Lillie Killeen with cousins
William and Margaret Glynn
"Cousin Nell"
That's cousin Nell on the right - not sure of the other 2
I have the Glynns to thank for my very existence. My great-grandmother Mary Theresa Sheehan Killeen had planned to be a New Yorker until John Joseph Killeen died in 1905 leaving her a widow with 5 children to raise. Her sister-in-law Bridget Killeen Glynn persuaded her to come to Portsmouth to be with family. According to family lore, it was Bridget who introduced Mary Theresa to her future second husband John Fleming Walsh. And as they say, the rest is history.

I’ll say this though about the Sheehan-Killeen-Walsh group, they did not and do not discriminate based on a last name. Family is family. A cousin is a cousin regardless of DNA.

There is more in store at Sepia Saturday.

© 2020, Wendy Mathias. All rights reserved.


  1. Oh yes, and there are friendships that adopt people into families as well...which really makes for interesting group photos. This was most enjoyable.

  2. I agree with your last line; a cousin is a cousin regardless of DNA. I do remember those folk type weddings from that time. It kind of faded away by the time I got married in 1980.


  3. Wonderful pictures and a lovely story. Funny how cousins are cousins no matter what. I don't remember exactly when or why it began, but I regularly corresponded with my mother's first cousin for years. She's passed away now, but I've maintained the connection through emailing with her daughters who would be my first cousins twice removed. (I think that's how it goes?) As you say - family is family no matter the name! :)

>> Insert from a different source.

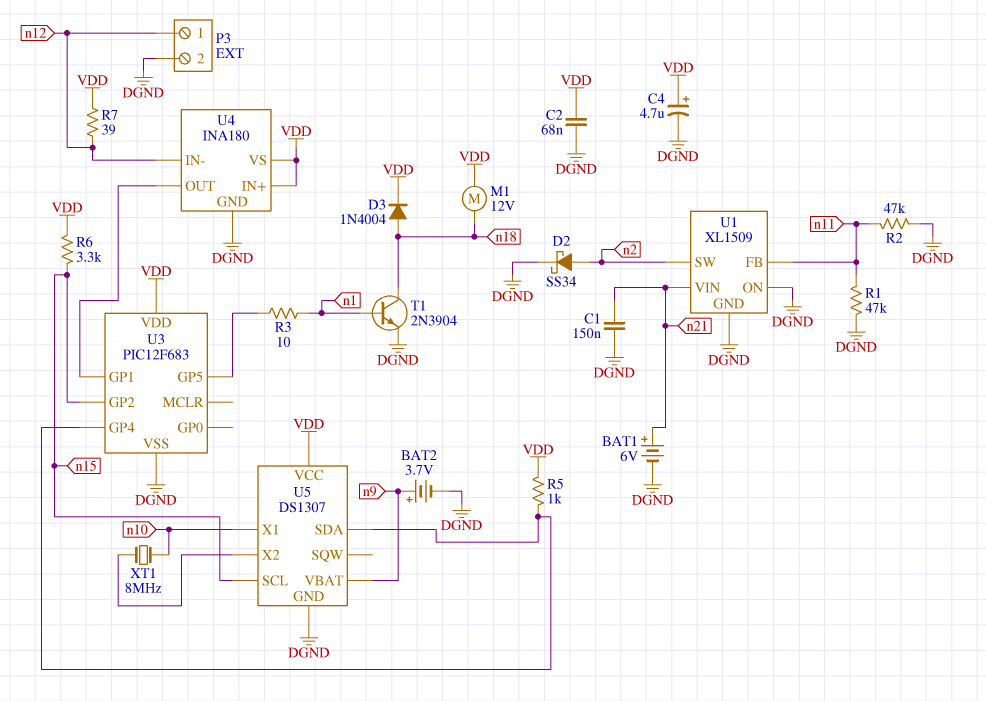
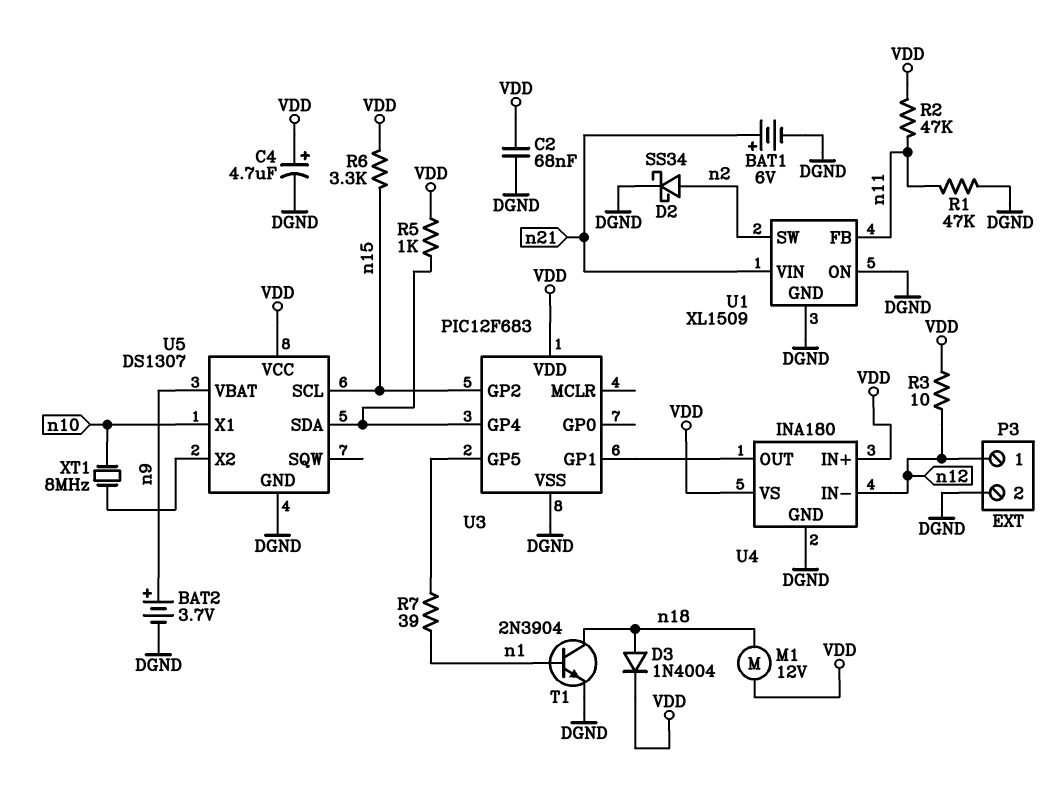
C1: 150nF (DGND, n21) -> none
R2: 47k (DGND, n11) -> 47k (VDD, n11)
R3: 10 (U3/GP5, n1) -> 10 (VDD, n12)
R7: 39 (VDD, n12) -> 39 (U3/GP5, n1)

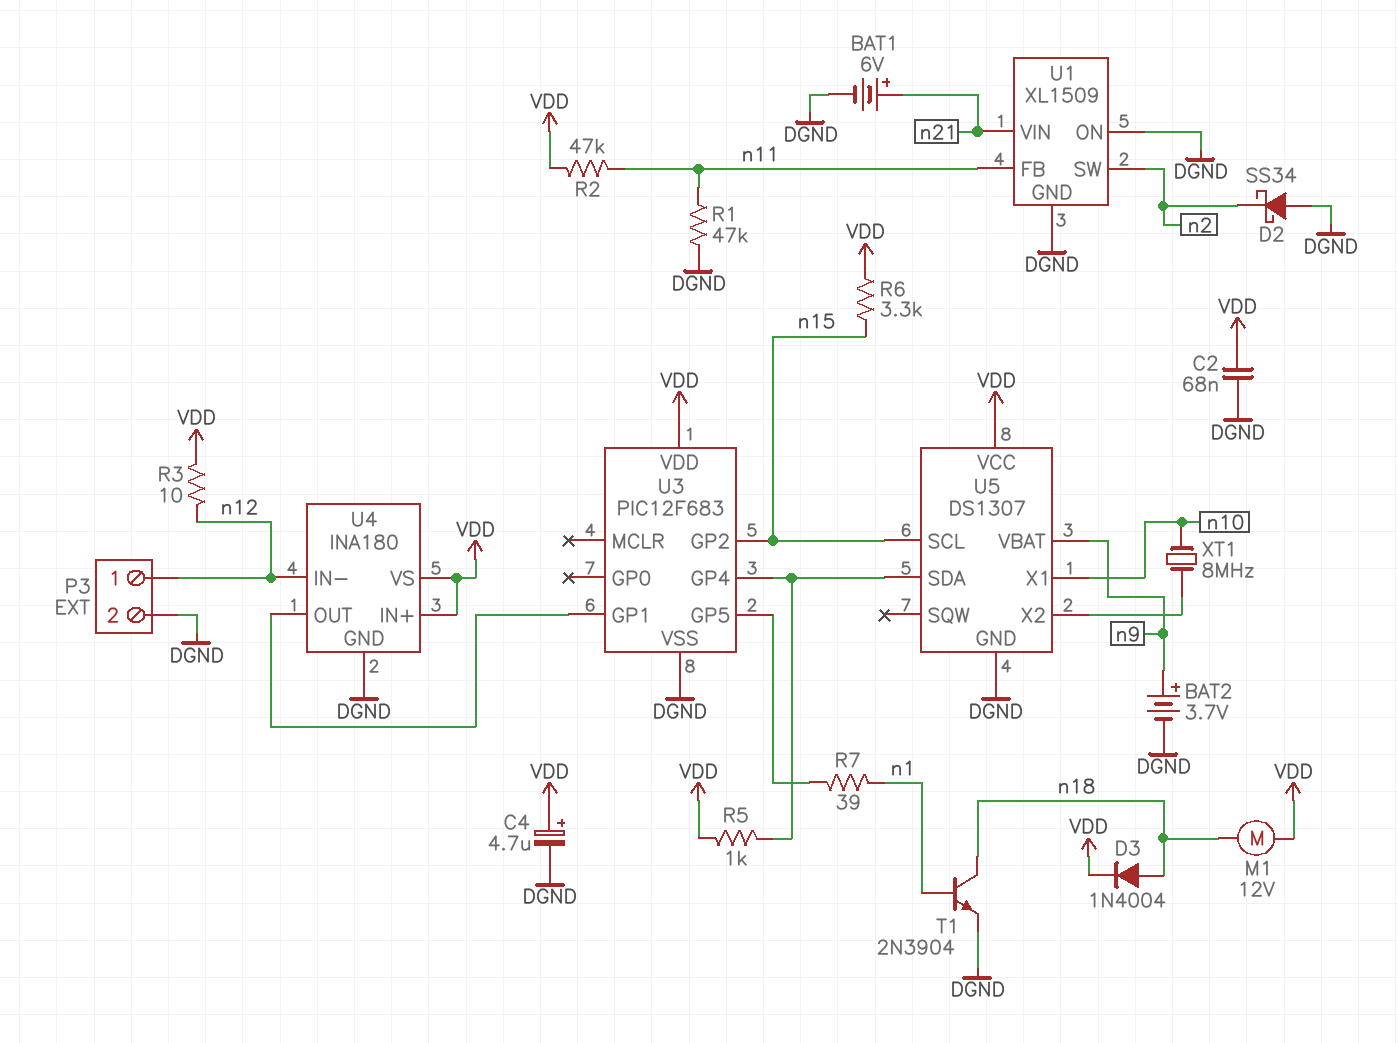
D2: schottky SS34 (A n2, K DGND) -> schottky SS34 (A DGND, K n2)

  4. You've done these distant cousins justice with this great profile and lots of picture. Well done!

  5. I especially like the elegance of the first 2 portraits.

  6. I guess distance is a relative term when it comes to cousins. But are singing cousins like kissing cousins? And do country cousins and city cousins ever become suburban cousins? It's questions like these that keep me awake at night.

  7. What a wonderful story! Particularly the last part about your great-grandmother and the Glynns -- and the power of family, whether related by blood, marriage or just proximity. I had "aunts" and "uncles" who were merely friends of my maternal grandparents, but who were as much a part of their lives as their blood relatives -- and who made a lasting impression on me when I met them as a child.